- EXERCISE INSTRUCTIONS -
Copy each line of the records that contains the word "only".

Segment Start: DATA FOR THIS EXERCISE

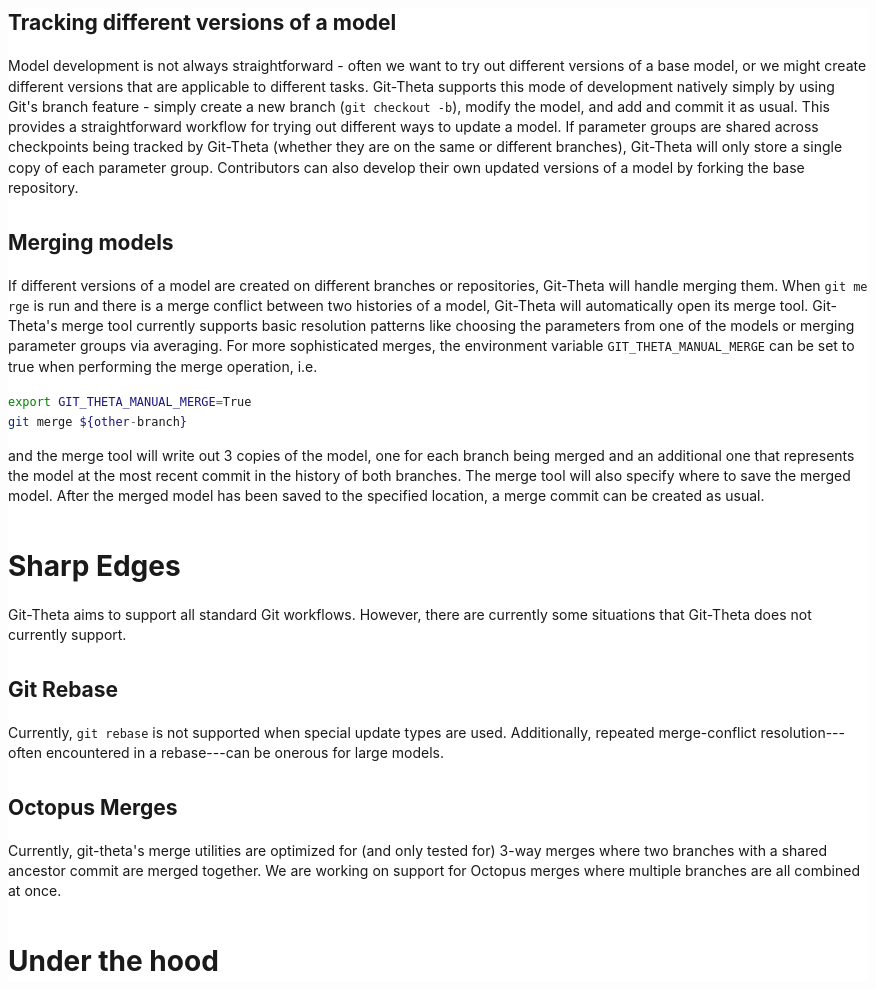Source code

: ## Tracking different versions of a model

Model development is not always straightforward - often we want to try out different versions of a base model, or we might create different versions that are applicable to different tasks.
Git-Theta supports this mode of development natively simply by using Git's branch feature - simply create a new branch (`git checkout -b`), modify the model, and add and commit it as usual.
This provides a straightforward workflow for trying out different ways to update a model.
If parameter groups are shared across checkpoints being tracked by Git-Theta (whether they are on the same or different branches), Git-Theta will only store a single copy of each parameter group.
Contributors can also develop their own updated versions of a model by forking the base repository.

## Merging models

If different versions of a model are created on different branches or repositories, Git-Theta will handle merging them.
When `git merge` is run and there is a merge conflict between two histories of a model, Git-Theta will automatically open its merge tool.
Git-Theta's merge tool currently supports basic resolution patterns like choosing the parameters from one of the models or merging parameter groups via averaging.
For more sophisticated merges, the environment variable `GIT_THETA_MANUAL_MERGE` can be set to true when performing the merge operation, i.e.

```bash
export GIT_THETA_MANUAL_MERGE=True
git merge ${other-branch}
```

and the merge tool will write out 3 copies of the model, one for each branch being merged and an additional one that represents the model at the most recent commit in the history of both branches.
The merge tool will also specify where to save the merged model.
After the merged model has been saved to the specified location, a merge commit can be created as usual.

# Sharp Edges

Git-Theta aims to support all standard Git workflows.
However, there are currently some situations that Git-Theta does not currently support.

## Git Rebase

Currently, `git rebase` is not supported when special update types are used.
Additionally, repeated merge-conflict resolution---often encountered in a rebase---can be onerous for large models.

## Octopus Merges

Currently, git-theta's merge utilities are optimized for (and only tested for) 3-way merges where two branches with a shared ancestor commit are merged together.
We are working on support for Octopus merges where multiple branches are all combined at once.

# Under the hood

Segment End: DATA FOR THIS EXERCISE
Segment Start: DATA FOR THIS EXERCISE

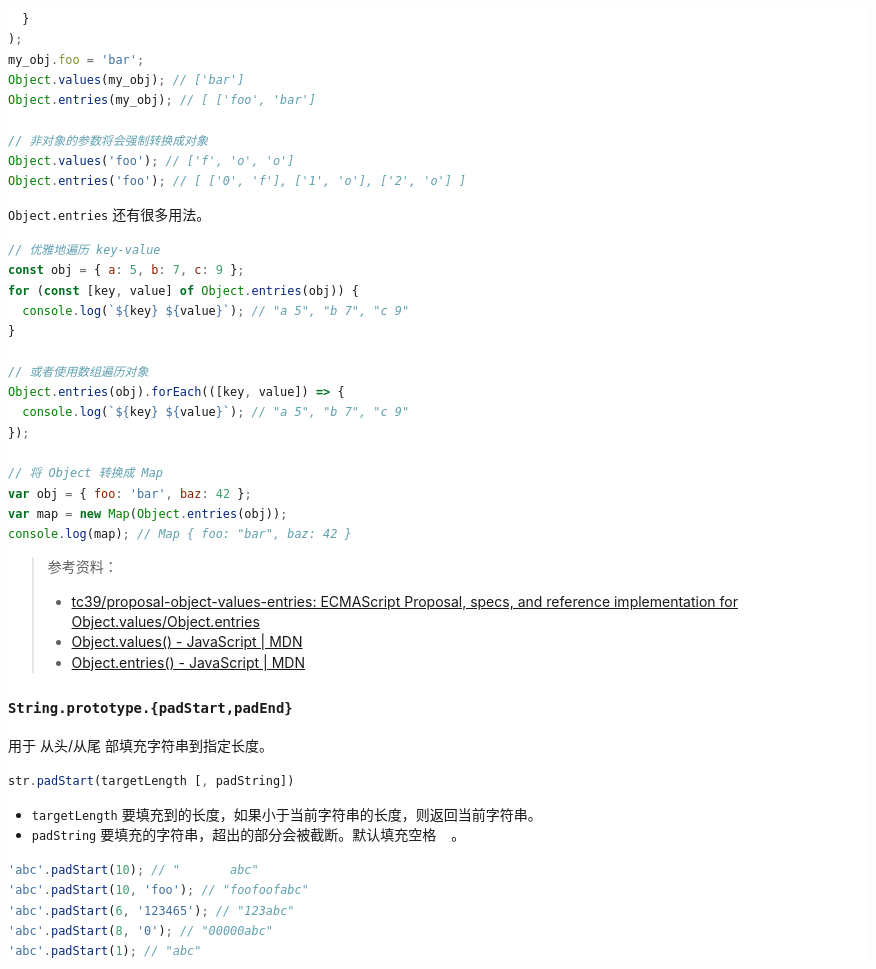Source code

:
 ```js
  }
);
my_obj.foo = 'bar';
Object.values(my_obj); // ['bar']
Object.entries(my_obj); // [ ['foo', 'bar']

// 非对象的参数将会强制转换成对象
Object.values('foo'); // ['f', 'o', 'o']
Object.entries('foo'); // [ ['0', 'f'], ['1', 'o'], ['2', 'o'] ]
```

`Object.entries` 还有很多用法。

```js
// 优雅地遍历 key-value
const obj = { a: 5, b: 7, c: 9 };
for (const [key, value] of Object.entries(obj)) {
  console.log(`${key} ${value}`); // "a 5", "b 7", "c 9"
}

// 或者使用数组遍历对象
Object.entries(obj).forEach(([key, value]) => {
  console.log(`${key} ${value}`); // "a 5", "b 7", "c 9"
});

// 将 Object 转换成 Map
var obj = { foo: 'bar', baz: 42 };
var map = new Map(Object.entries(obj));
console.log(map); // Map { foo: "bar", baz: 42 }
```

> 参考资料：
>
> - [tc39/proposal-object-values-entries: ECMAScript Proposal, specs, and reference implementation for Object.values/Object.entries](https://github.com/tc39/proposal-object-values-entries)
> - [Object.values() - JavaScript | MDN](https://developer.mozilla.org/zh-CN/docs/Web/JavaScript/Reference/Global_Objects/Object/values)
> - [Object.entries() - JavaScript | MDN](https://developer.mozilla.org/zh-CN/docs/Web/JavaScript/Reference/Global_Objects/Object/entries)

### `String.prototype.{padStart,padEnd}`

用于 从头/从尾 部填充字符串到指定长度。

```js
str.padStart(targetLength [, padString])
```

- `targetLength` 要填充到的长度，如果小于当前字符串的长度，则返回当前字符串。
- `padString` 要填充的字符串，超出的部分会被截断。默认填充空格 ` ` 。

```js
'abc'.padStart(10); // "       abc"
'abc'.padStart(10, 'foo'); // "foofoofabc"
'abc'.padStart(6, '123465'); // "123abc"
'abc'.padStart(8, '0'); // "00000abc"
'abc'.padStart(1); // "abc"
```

Segment End: DATA FOR THIS EXERCISE
Segment Start: DATA FOR THIS EXERCISE

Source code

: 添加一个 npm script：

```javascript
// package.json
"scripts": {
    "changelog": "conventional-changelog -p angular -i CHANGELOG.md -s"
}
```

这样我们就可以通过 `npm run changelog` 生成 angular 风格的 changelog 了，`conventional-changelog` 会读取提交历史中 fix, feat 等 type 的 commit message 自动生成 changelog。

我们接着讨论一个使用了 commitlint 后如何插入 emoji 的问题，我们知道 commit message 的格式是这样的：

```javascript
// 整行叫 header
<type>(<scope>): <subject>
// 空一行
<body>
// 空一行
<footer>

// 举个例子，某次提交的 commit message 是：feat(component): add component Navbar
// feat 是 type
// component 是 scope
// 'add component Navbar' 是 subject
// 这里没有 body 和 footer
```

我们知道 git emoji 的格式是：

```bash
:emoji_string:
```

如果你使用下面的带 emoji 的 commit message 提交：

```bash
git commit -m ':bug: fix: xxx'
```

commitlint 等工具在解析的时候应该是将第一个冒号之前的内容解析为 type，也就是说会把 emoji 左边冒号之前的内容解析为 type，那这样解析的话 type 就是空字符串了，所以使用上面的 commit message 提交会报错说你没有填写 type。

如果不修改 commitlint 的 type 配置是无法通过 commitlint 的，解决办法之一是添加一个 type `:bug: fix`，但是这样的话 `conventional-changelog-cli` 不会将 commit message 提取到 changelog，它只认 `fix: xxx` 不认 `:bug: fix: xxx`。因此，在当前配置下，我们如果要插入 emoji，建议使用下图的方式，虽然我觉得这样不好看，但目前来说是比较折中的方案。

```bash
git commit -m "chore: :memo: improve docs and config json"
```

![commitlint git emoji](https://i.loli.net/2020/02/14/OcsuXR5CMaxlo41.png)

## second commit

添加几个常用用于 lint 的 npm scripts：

Segment End: DATA FOR THIS EXERCISE

- SOLUTION -
If parameter groups are shared across checkpoints being tracked by Git-Theta (whether they are on the same or different branches), Git-Theta will only store a single copy of each parameter group.
Currently, git-theta's merge utilities are optimized for (and only tested for) 3-way merges where two branches with a shared ancestor commit are merged together.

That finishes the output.